My writing desk/kitchen table.

What inspired your prize-winning essay “South Omaha from the F Street Exit, JFK Freeway”?

When I moved to Iowa City six years ago, maintaining my relationship with my family became a priority for me, so I’ve made many, many trips back home.  We always get off at the same exit, F Street, and always that same dirty / sad / funny / comforting scene unfolds as we drive from the freeway to my parents. South Omaha is relentlessly inspiring, as are the people who live there, especially my family.

Tell us about your writing process—either generally or specifically with regard to the birth and development of this piece.

If I have an actual process, it isn’t pretty: I usually get a big idea, spend a lot of time writing grand, sweeping, pseudo-philosophical junk, wring my hands over its lousiness for a few months or years, then finally find the one or two paragraphs that actually do work and turn those into a better (usually better, but sometimes not) essay. “South Omaha From the F Street Exit, JFK Freeway” started out as a history of cows, their domestication, evolution, and mass slaughter.
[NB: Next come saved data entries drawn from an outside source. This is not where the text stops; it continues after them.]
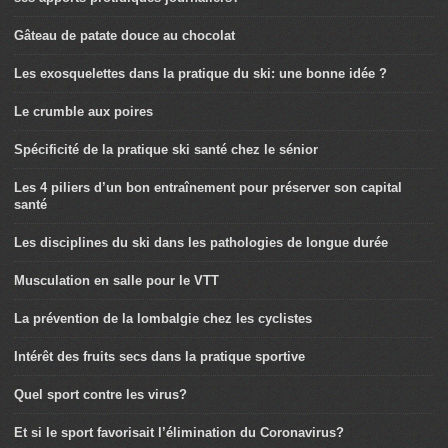
Gâteau de patate douce au chocolat
Les exosquelettes dans la pratique du ski: une bonne idée ?
Le crumble aux poires
Spécificité de la pratique ski santé chez le sénior
Les 4 piliers d’un bon entraînement pour préserver son capital
santé
Les disciplines du ski dans les pathologies de longue durée
Musculation en salle pour le VTT
La prévention de la lombalgie chez les cyclistes
Intérêt des fruits secs dans la pratique sportive
Quel sport contre les virus?
Et si le sport favorisait l’élimination du Coronavirus?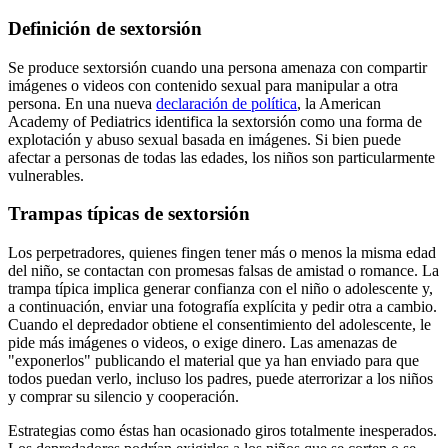
Definición de sextorsión
Se produce sextorsión cuando una persona amenaza con compartir
imágenes o videos con contenido sexual para manipular a otra
persona. En una nueva
declaración de política
, la American
Academy of Pediatrics identifica la sextorsión como una forma de
explotación y abuso sexual basada en imágenes. Si bien puede
afectar a personas de todas las edades, los niños son particularmente
vulnerables.
Trampas típicas de sextorsión
Los perpetradores, quienes fingen tener más o menos la misma edad
del niño, se contactan con promesas falsas de amistad o romance. La
trampa típica implica generar confianza con el niño o adolescente y,
a continuación, enviar una fotografía explícita y pedir otra a cambio.
Cuando el depredador obtiene el consentimiento del adolescente, le
pide más imágenes o videos, o exige dinero. Las amenazas de
"exponerlos" publicando el material que ya han enviado para que
todos puedan verlo, incluso los padres, puede aterrorizar a los niños
y comprar su silencio y cooperación.
Estrategias como éstas han ocasionado giros totalmente inesperados.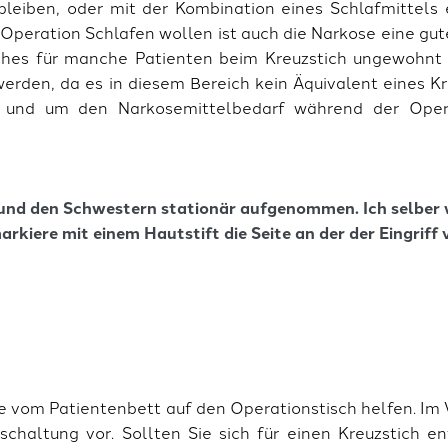
bleiben, oder mit der Kombination eines Schlafmittels 
peration Schlafen wollen ist auch die Narkose eine gut
ches für manche Patienten beim Kreuzstich ungewohnt 
erden, da es in diesem Bereich kein Äquivalent eines Kr
 und um den Narkosemittelbedarf während der Opera
nd den Schwestern stationär aufgenommen. Ich selber w
rkiere mit einem Hautstift die Seite an der der Eingrif
e vom Patientenbett auf den Operationstisch helfen. Im 
chaltung vor. Sollten Sie sich für einen Kreuzstich e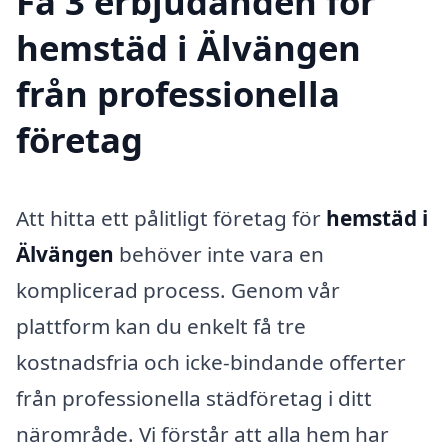
Få 3 erbjudanden för
hemstäd i Älvängen
från professionella
företag
Att hitta ett pålitligt företag för
hemstäd i
Älvängen
behöver inte vara en
komplicerad process. Genom vår
plattform kan du enkelt få tre
kostnadsfria och icke-bindande offerter
från professionella städföretag i ditt
närområde. Vi förstår att alla hem har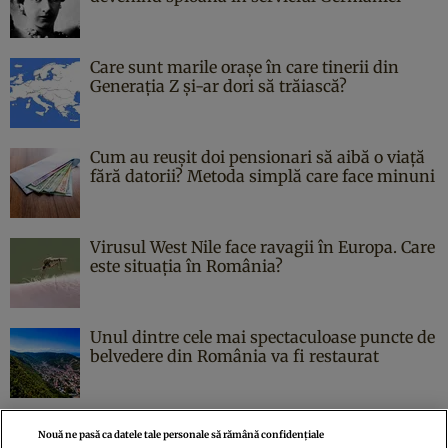
Care sunt marile orașe în care tinerii din
Generația Z și-ar dori să trăiască?
Cum au reușit doi pensionari să aibă o viață
fără datorii? Metoda simplă care face minuni
Virusul West Nile face ravagii în Europa. Care
este situația în România?
Unul dintre cele mai spectaculoase puncte de
belvedere din România va fi restaurat
Nouă ne pasă ca datele tale personale să rămână confidențiale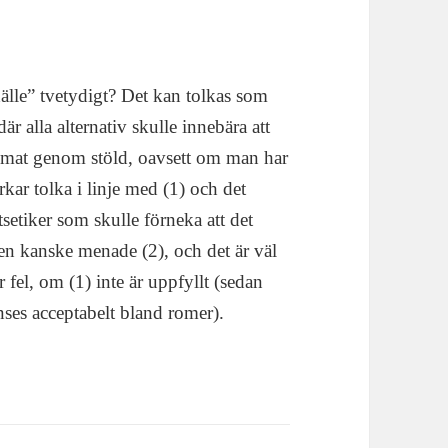
ehälle” tvetydigt? Det kan tolkas som
är alla alternativ skulle innebära att
ig mat genom stöld, oavsett om man har
rkar tolka i linje med (1) och det
tsetiker som skulle förneka att det
nen kanske menade (2), och det är väl
 fel, om (1) inte är uppfyllt (sedan
anses acceptabelt bland romer).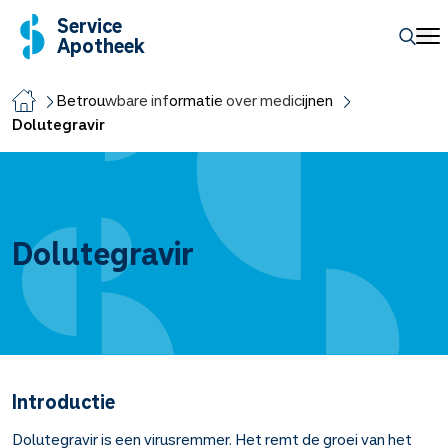
Service
Apotheek
Betrouwbare informatie over medicijnen
Dolutegravir
Dolutegravir
Introductie
Dolutegravir is een virusremmer. Het remt de groei van het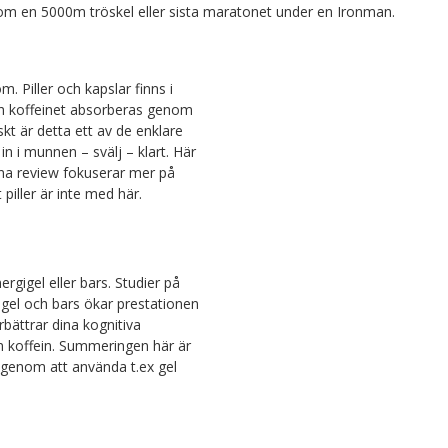
som en 5000m tröskel eller sista maratonet under en Ironman.
om. Piller och kapslar finns i
ch koffeinet absorberas genom
t är detta ett av de enklare
r in i munnen – svälj – klart. Här
nna review fokuserar mer på
 piller är inte med här.
ergigel eller bars. Studier på
 gel och bars ökar prestationen
rbättrar dina kognitiva
an koffein. Summeringen här är
kt genom att använda t.ex gel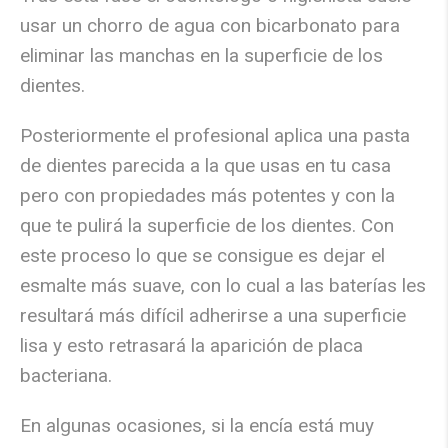
usar un chorro de agua con bicarbonato para
eliminar las manchas en la superficie de los
dientes.
Posteriormente el profesional aplica una pasta
de dientes parecida a la que usas en tu casa
pero con propiedades más potentes y con la
que te pulirá la superficie de los dientes. Con
este proceso lo que se consigue es dejar el
esmalte más suave, con lo cual a las baterías les
resultará más difícil adherirse a una superficie
lisa y esto retrasará la aparición de placa
bacteriana.
En algunas ocasiones, si la encía está muy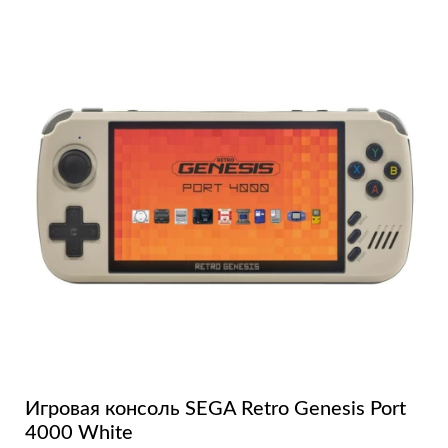
Игровая консоль SEGA Retro Genesis Port
4000 White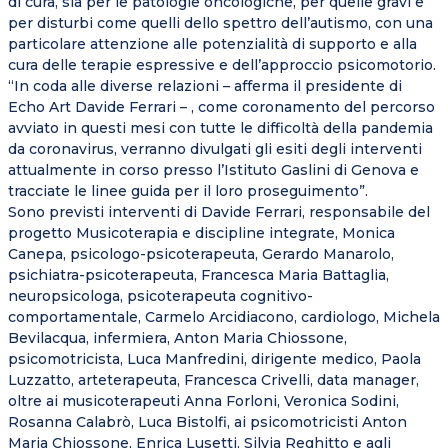
di cura, sia per le patologie oncologiche, per quelle gravi e
per disturbi come quelli dello spettro dell’autismo, con una
particolare attenzione alle potenzialità di supporto e alla
cura delle terapie espressive e dell’approccio psicomotorio.
“In coda alle diverse relazioni – afferma il presidente di
Echo Art Davide Ferrari – , come coronamento del percorso
avviato in questi mesi con tutte le difficoltà della pandemia
da coronavirus, verranno divulgati gli esiti degli interventi
attualmente in corso presso l’Istituto Gaslini di Genova e
tracciate le linee guida per il loro proseguimento”.
Sono previsti interventi di Davide Ferrari, responsabile del
progetto Musicoterapia e discipline integrate, Monica
Canepa, psicologo-psicoterapeuta, Gerardo Manarolo,
psichiatra-psicoterapeuta, Francesca Maria Battaglia,
neuropsicologa, psicoterapeuta cognitivo-
comportamentale, Carmelo Arcidiacono, cardiologo, Michela
Bevilacqua, infermiera, Anton Maria Chiossone,
psicomotricista, Luca Manfredini, dirigente medico, Paola
Luzzatto, arteterapeuta, Francesca Crivelli, data manager,
oltre ai musicoterapeuti Anna Forloni, Veronica Sodini,
Rosanna Calabrò, Luca Bistolfi, ai psicomotricisti Anton
Maria Chiossone, Enrica Lusetti, Silvia Reghitto e agli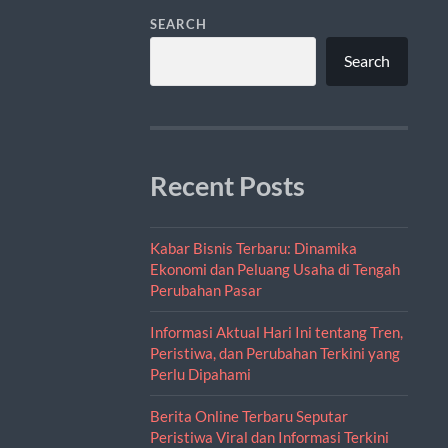
SEARCH
Search
Recent Posts
Kabar Bisnis Terbaru: Dinamika
Ekonomi dan Peluang Usaha di Tengah
Perubahan Pasar
Informasi Aktual Hari Ini tentang Tren,
Peristiwa, dan Perubahan Terkini yang
Perlu Dipahami
Berita Online Terbaru Seputar
Peristiwa Viral dan Informasi Terkini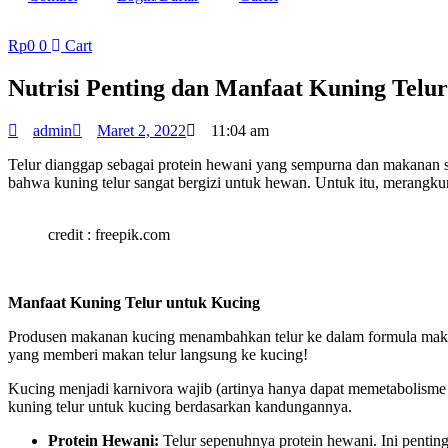
Rp
0
0
Cart
Nutrisi Penting dan Manfaat Kuning Telur
admin
Maret 2, 2022
11:04 am
Telur dianggap sebagai protein hewani yang sempurna dan makanan 
bahwa kuning telur sangat bergizi untuk hewan. Untuk itu, merangk
credit : freepik.com
Manfaat Kuning Telur untuk Kucing
Produsen makanan kucing menambahkan telur ke dalam formula maka
yang memberi makan telur langsung ke kucing!
Kucing menjadi karnivora wajib (artinya hanya dapat memetabolisme 
kuning telur untuk kucing berdasarkan kandungannya.
Protein Hewani:
Telur sepenuhnya protein hewani. Ini penting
In its original form, the essay actually started in Antarctica, explaining how the shifting ice eventually brought about the grasslands, which brought about the cows, and so on. The best prose was on slaughter, though, so I went down that rabbit hole and here we are.

The animal who lives under my writing desk/kitchen table.

Raymond Carver said a writer should follow the command “No tricks.” Do you keep any quotes or reminders at your desk? Or just in the back of your mind as you write?

I’m not much for quotes, but reminders, yes. Don’t be cocky. Don’t be clever. Write with love and hope. Keep going. No really, keep going. You can have a bowl of ice cream if you write an entire page tonight.

If you were to write a book on the craft of writing, what title would you use?

Every Single Stinking Word Counts. And given my pace, let’s call it a brochure.